IFAs slam Clegg’s pensions-for-property plans
The deputy prime minister’s latest idea will only help the rich and puts retirement savings at risk, advisers have warned.
Proposals that would allow grandparents to use their pension pots as security against their grandchildren’s mortgages were criticised by leading IFAs today as highly damaging to retirement saving.
Deputy prime minister Nick Clegg announced at the Liberal Democrat conference that his party would ensure grandparents could use up to 25 per cent of their pension pots in the scheme, saying it would help first-time buyers.
However, AWD Chase de Vere’s Patrick Connolly
(pictured right) claims this could endanger the already low level of pensions saving in the UK.

He said: "The risk is that people will use money they need for their own retirement and then become more dependent on the state, so it could only be suitable for the small amount of people who can safely fund their retirement without that money."
"I think people aren’t saving enough for their own retirement anyway, so the number of people for whom this is applicable is small."
Danny Cox
(pictured left), head of advice at Hargreaves Lansdown, agreed: "We think the idea is pretty bonkers."

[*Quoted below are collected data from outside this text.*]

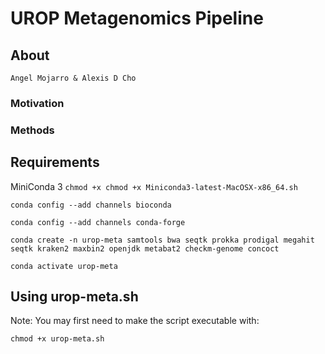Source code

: # UROP Metagenomics Pipeline
 
## About

```
Angel Mojarro & Alexis D Cho
```

### Motivation



### Methods


## Requirements

MiniConda 3
```chmod +x chmod +x Miniconda3-latest-MacOSX-x86_64.sh```

```conda config --add channels bioconda```

```conda config --add channels conda-forge```

```conda create -n urop-meta samtools bwa seqtk prokka prodigal megahit seqtk kraken2 maxbin2 openjdk metabat2 checkm-genome concoct ```

```conda activate urop-meta```

## Using urop-meta.sh

Note: You may first need to make the script executable with:

```chmod +x urop-meta.sh```

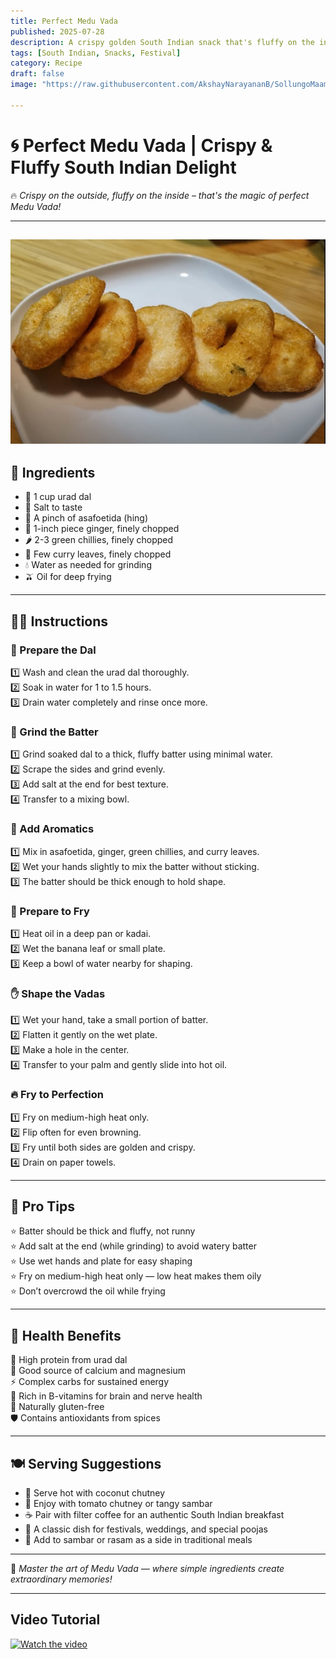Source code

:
 ```yaml
---
title: Perfect Medu Vada  
published: 2025-07-28  
description: A crispy golden South Indian snack that's fluffy on the inside and crunchy on the outside — a beloved classic perfect for breakfast or evening tea!  
tags: [South Indian, Snacks, Festival]  
category: Recipe  
draft: false  
image: "https://raw.githubusercontent.com/AkshayNarayananB/SollungoMaami/master/images/meduvada.png" 
  
---
```


# 🌀 Perfect Medu Vada | Crispy & Fluffy South Indian Delight

🔥 *Crispy on the outside, fluffy on the inside – that's the magic of perfect Medu Vada!*

---
![meduvada](https://raw.githubusercontent.com/AkshayNarayananB/SollungoMaami/master/images/meduvada.png)
---
## 🥘 Ingredients

- 🌾 1 cup urad dal  
- 🧂 Salt to taste  
- 🧄 A pinch of asafoetida (hing)  
- 🫚 1-inch piece ginger, finely chopped  
- 🌶️ 2-3 green chillies, finely chopped  
- 🍃 Few curry leaves, finely chopped  
- 💧 Water as needed for grinding  
- 🫒 Oil for deep frying  

---

## 👩‍🍳 Instructions

### 🧽 Prepare the Dal  
1️⃣ Wash and clean the urad dal thoroughly.  
2️⃣ Soak in water for 1 to 1.5 hours.  
3️⃣ Drain water completely and rinse once more.

### 🔄 Grind the Batter  
1️⃣ Grind soaked dal to a thick, fluffy batter using minimal water.  
2️⃣ Scrape the sides and grind evenly.  
3️⃣ Add salt at the end for best texture.  
4️⃣ Transfer to a mixing bowl.

### 🌿 Add Aromatics  
1️⃣ Mix in asafoetida, ginger, green chillies, and curry leaves.  
2️⃣ Wet your hands slightly to mix the batter without sticking.  
3️⃣ The batter should be thick enough to hold shape.

### 🍳 Prepare to Fry  
1️⃣ Heat oil in a deep pan or kadai.  
2️⃣ Wet the banana leaf or small plate.  
3️⃣ Keep a bowl of water nearby for shaping.  

### ✋ Shape the Vadas  
1️⃣ Wet your hand, take a small portion of batter.  
2️⃣ Flatten it gently on the wet plate.  
3️⃣ Make a hole in the center.  
4️⃣ Transfer to your palm and gently slide into hot oil.

### 🔥 Fry to Perfection  
1️⃣ Fry on medium-high heat only.  
2️⃣ Flip often for even browning.  
3️⃣ Fry until both sides are golden and crispy.  
4️⃣ Drain on paper towels.

---

## 📝 Pro Tips

⭐ Batter should be thick and fluffy, not runny  
⭐ Add salt at the end (while grinding) to avoid watery batter  
⭐ Use wet hands and plate for easy shaping  
⭐ Fry on medium-high heat only — low heat makes them oily  
⭐ Don’t overcrowd the oil while frying

---

## 🌟 Health Benefits

💪 High protein from urad dal  
🦴 Good source of calcium and magnesium  
⚡ Complex carbs for sustained energy  
🧠 Rich in B-vitamins for brain and nerve health  
🌱 Naturally gluten-free  
🛡️ Contains antioxidants from spices

---

## 🍽️ Serving Suggestions

- 🥥 Serve hot with coconut chutney  
- 🍅 Enjoy with tomato chutney or tangy sambar  
- ☕ Pair with filter coffee for an authentic South Indian breakfast  
- 🎉 A classic dish for festivals, weddings, and special poojas  
- 🍛 Add to sambar or rasam as a side in traditional meals  

---

💫 *Master the art of Medu Vada — where simple ingredients create extraordinary memories!*

---
## Video Tutorial

[![Watch the video](https://img.youtube.com/vi/VIDEO_ID/0.jpg)](https://youtu.be/T_u7oH7saCk?si=-eIgI04QCm3GMU-f)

"You would be exposing your pension to two risks: firstly the risk of having it invested in the first place, secondly that of losing the money if your grandchildren can’t pay the mortgage."
"Not a lot of people can afford to expose their pensions to that level of risk. The people who are going to be best-placed to do this are those who already have the means to help their grandchildren."
Kerry Nelson
(pictured right), managing director at Nexus IFA, said: "The people it’s going to apply to aren’t those he’s trying to help. Effectively it’s help for the rich."

"Young people struggling to get on the housing ladder aren’t those with grandparents who can afford to risk their mortgage."
Cox commented: "The proposal is to use 25 per cent of your pension to guarantee your mortgage, so you are going to have to have a pretty large pension fund to guarantee the typical mortgage."
"If the mortgage is £200,000, for example, you will need a pension pot worth that amount to be able to use £50,000 as a guarantee on a 25 per cent deposit."
Cox points out that savers can draw the money from their pension pot once they get to the age of 55 anyway, so if they can afford to lose that money they may prefer to simply gift it to their grandchildren.
He adds that the problem with the housing market is not that people can’t pay their mortgages but that deposits are too high for most people to be available to afford.
"The issue in the housing market right now is raising money for the deposit rather than the mortgage," he said.
"Banks need to recapitalise and the housing market needs to move back to growth so lenders are prepared to lend more money."
"We will eventually get back to 95 or 100 per cent mortgages; we are just not there yet. The housing market goes through 10-year cycles of boom and bust. People just need to let the cycle run its course."
Nelson agrees that it is the lack of lending by banks that is the problem and she says that the Government should address this.
"The banks have completely withdrawn from the market and at the end of the day you can understand why, but they were at the heart of the economic problems we are now dealing with, so it is rather unpalatable that they aren’t lending," she said.
"The only way is to force the hand of the banks – there’s no other real solution."